> **EXCERPTED PASSAGE**

Oil Milkshakes

There Will Be Blood, Daniel Day-Lewis’s latest Oscar-ticket item came to our local Laemmle this week.

If you’re not a Paul Anderson fan (Boogie Nights, Magnolia–not Mortal Kombat and Resident Evil), this movie probably isn’t going to be the one that wins you over. A lot of people (notably Kevin Smith) razz Anderson for his long films, but I personally wouldn’t categorize them as vanity pictures. Though epic in length, his two San Fernando Valley-based movies paid off by building to satisfying dramatic conclusions.

This movie lacks the drive of those films. It’s basically Daniel Plainview’s life at four different periods in time. His character goes slowly mad (and murderous) over that time period but there’s no coalescing of dramatic point in the end (say as compared to Magnolia’s lyrical embrace of coincidence or Boogie Night’s plucky Dirk Diggler’s optimistic return to porn stardom).

[Dataset excerpts]
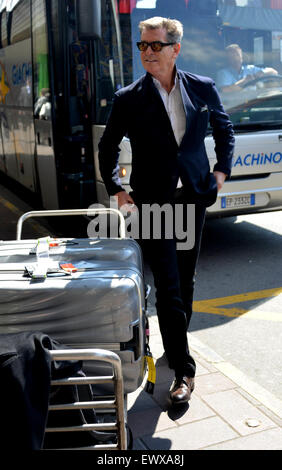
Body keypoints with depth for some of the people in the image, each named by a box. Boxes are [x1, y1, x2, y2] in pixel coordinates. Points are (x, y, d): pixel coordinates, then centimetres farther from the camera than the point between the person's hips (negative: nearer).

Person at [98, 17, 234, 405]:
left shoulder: (203, 89, 2)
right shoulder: (128, 99, -4)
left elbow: (224, 130, 18)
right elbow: (107, 147, 9)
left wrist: (221, 170, 8)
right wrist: (116, 189, 3)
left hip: (194, 198, 3)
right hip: (152, 203, -3)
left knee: (186, 282, 13)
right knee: (168, 288, -5)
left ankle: (176, 344, 34)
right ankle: (183, 370, 4)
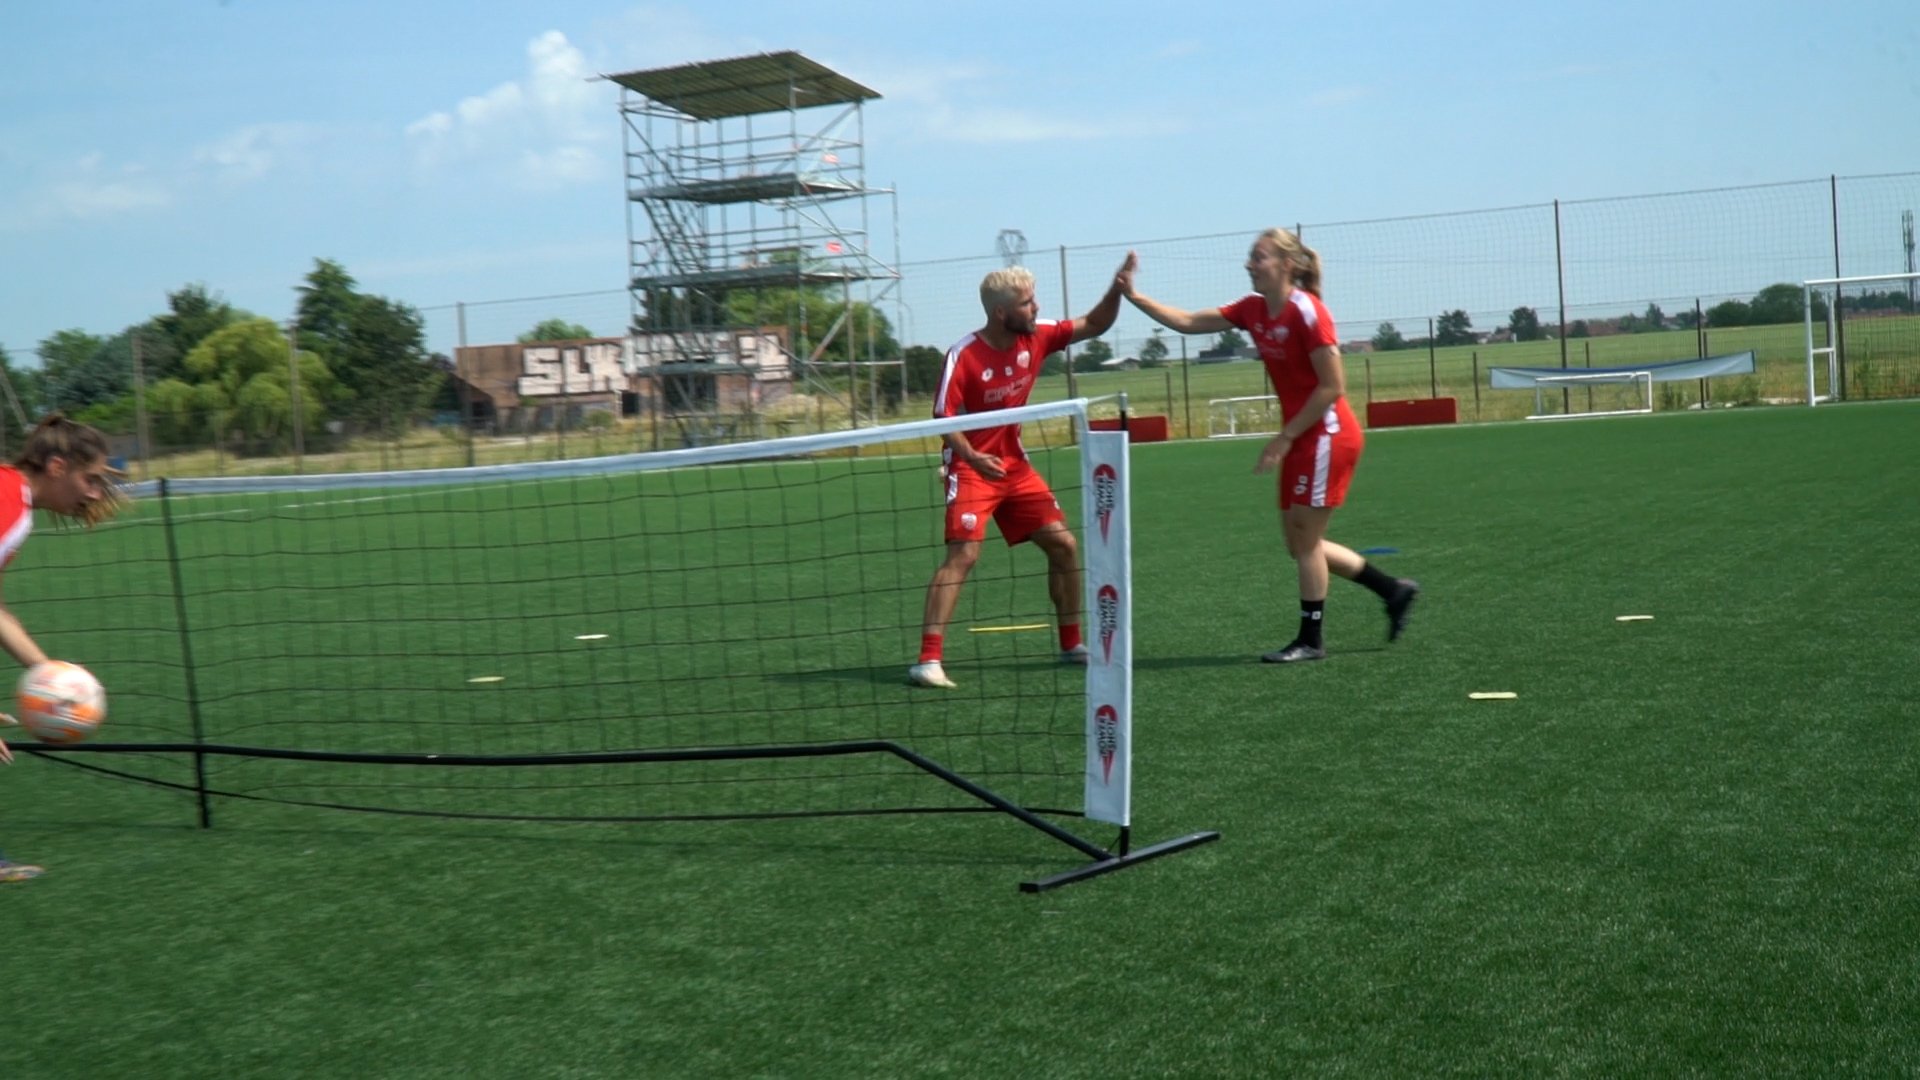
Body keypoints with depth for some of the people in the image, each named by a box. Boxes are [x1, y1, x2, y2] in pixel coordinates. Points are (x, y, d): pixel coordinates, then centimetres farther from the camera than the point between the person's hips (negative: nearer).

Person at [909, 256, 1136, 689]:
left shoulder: (1035, 336, -2)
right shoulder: (963, 357, -19)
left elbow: (1094, 325, 6)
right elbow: (944, 419, -18)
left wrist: (1117, 289, -11)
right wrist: (973, 457, -33)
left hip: (1015, 464, 7)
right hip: (971, 468, -7)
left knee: (1064, 545, 5)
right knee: (963, 554, -20)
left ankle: (1072, 645, 20)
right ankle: (928, 660, -20)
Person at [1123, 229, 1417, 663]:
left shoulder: (1306, 311, -18)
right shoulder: (1253, 309, 6)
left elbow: (1332, 387, -19)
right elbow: (1188, 322, 10)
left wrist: (1284, 437, -17)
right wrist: (1133, 295, 2)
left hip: (1327, 436, -9)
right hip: (1301, 440, 9)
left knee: (1304, 539, -3)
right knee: (1301, 543, 11)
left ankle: (1310, 640, 9)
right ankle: (1393, 590, 24)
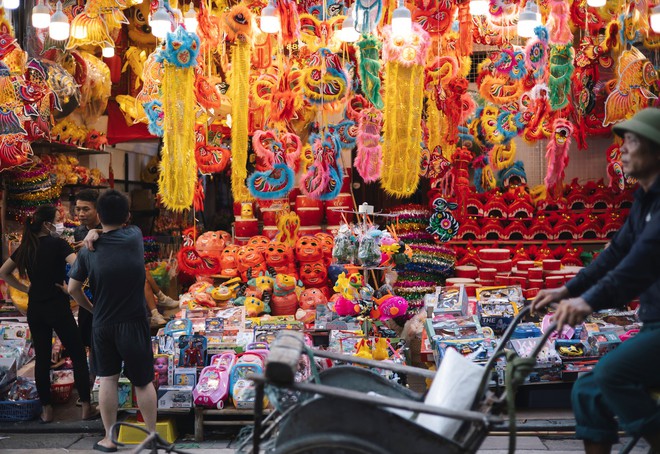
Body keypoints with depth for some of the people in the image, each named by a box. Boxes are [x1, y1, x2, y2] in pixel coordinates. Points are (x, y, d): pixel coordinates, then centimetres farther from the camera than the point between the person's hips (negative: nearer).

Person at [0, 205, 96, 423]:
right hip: (57, 307, -6)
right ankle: (86, 407, 5)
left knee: (42, 359, 11)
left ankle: (46, 410, 15)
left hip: (35, 309, 6)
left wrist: (25, 289, 11)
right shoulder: (57, 244, -11)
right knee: (78, 356, 4)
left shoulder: (26, 247, 7)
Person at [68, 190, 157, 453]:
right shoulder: (135, 237, -7)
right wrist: (96, 234, 2)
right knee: (143, 382, 9)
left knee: (108, 379, 12)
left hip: (102, 324, 1)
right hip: (134, 323, -1)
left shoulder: (89, 251, -5)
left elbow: (73, 289, -1)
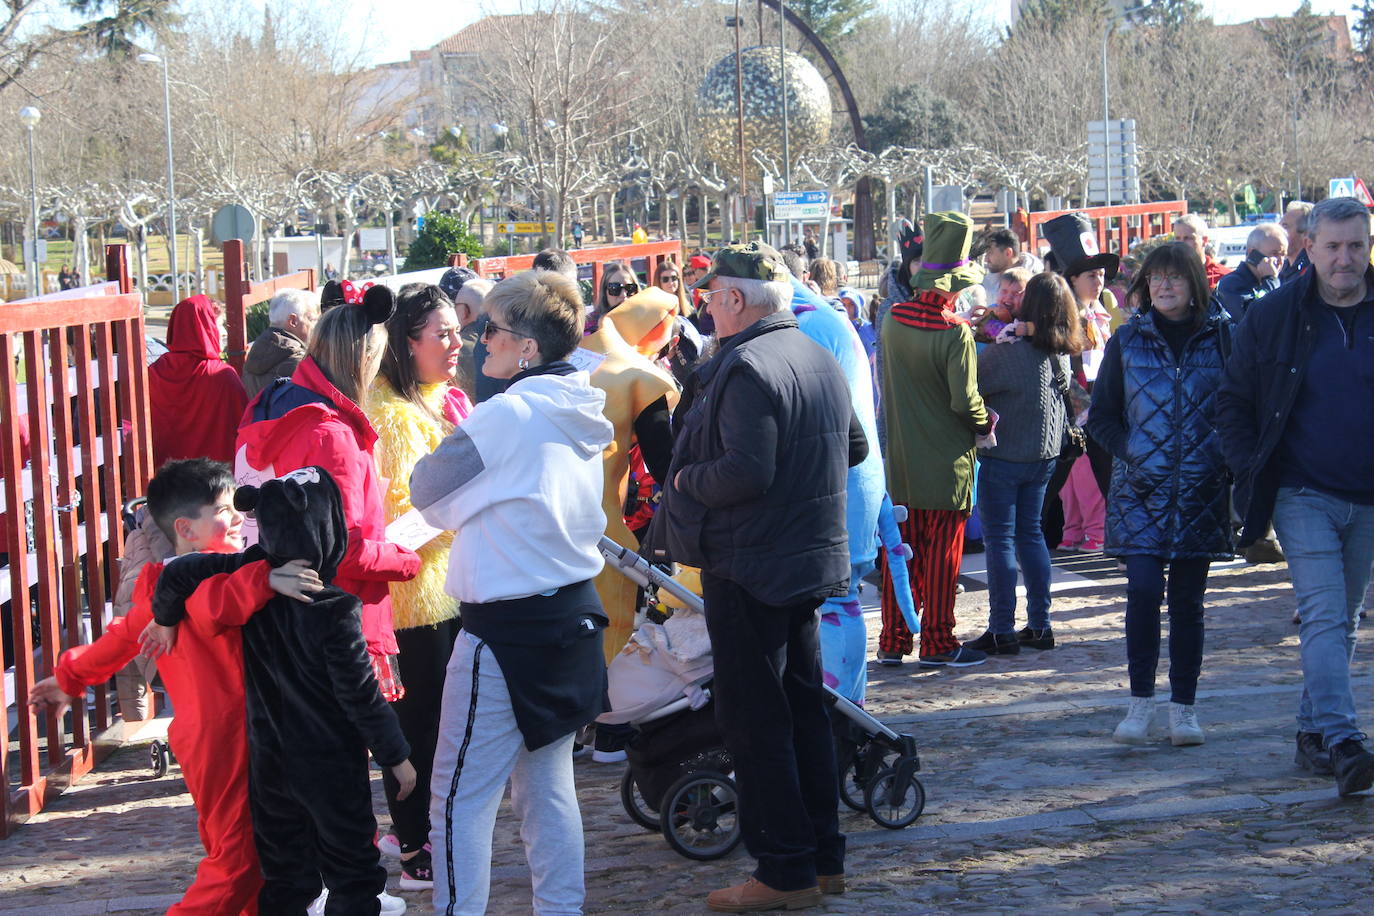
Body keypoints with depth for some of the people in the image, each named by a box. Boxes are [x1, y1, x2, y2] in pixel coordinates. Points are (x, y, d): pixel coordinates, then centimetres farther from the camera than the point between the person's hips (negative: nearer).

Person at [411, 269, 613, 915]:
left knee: (462, 795, -1)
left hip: (507, 627, -8)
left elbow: (429, 492, -7)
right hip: (573, 615, 8)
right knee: (549, 784, 16)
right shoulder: (582, 413, 7)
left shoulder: (507, 415, -18)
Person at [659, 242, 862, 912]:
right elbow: (855, 447, 21)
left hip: (750, 568, -9)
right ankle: (824, 857, 22)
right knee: (803, 706, 16)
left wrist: (686, 478, -11)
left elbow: (746, 473, -27)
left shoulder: (747, 367, -19)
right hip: (812, 558, 9)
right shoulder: (819, 359, 11)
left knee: (752, 718, -2)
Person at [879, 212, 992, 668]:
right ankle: (937, 643, 9)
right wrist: (986, 422, 1)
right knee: (941, 556, 4)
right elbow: (965, 401, -20)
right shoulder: (955, 332, -18)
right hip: (945, 463, -5)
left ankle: (893, 641, 17)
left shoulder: (892, 319, -2)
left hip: (899, 462, 5)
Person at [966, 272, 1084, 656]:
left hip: (1003, 456, -6)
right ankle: (1039, 624, 17)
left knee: (999, 539, 0)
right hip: (1044, 455, 7)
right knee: (1030, 533, 16)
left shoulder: (1009, 350, -20)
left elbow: (972, 388, -16)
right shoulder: (1061, 352, 0)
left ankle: (1002, 631, 0)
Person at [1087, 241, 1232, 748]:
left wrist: (1226, 461, -7)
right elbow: (1101, 416, 9)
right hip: (1141, 491, 0)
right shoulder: (1127, 340, 5)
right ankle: (1140, 701, -2)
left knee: (1188, 600, 5)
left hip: (1201, 491, 0)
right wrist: (1131, 456, -6)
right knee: (1143, 590, -12)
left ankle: (1184, 707, 14)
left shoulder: (1222, 337, 3)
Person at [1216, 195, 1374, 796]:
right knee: (1324, 616, -14)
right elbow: (1234, 402, 6)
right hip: (1304, 496, -3)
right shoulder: (1272, 316, -2)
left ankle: (1313, 732, 24)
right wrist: (1251, 474, -4)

> **PROBLEMS AND TASKS**
1 - In the There Will Be Blood review, who is named as a notable person who razzes Anderson for his long films?
2 - Pick up the There Will Be Blood review after its final sentence and keep writing it.

> **EXPECTED OUTPUTS**
1 - Kevin Smith.

2 -
And, of course, since it’s Mr. Anderson, when a guy walks from point A to point B, you’re gonna see him walk from point A to point B, no matter how long it takes. Long, languorous tracking shots somewhat reminiscent of Kubrick are a mainstay, and it’s actually pretty refreshing compared to the constant jump-cutting that infests a lot of modern film. An interesting thing about this approach is that Anderson films characters approaching or going away from things–often the most challenging part of any encounter–where other directors just cut directly to people talking, then cut away when it’s over. It’s rather effective–but it’s obviously not for the impatient, and there’s a lot of it here.

Anderson doesn’t fill up his film with chatter, either. At times, the film was evocative of a silent movie, a sense that was underscored when one of the characters goes deaf. (The music played into this as well, but more on that in a moment.) Of course, Anderson picked good actors, and he gets great performances from everyone (like Kevin O’ Connor as Plainview’s brother and Dillon Freasier as Plainview’s son), but this is mostly The Daniel Day-Lewis Show.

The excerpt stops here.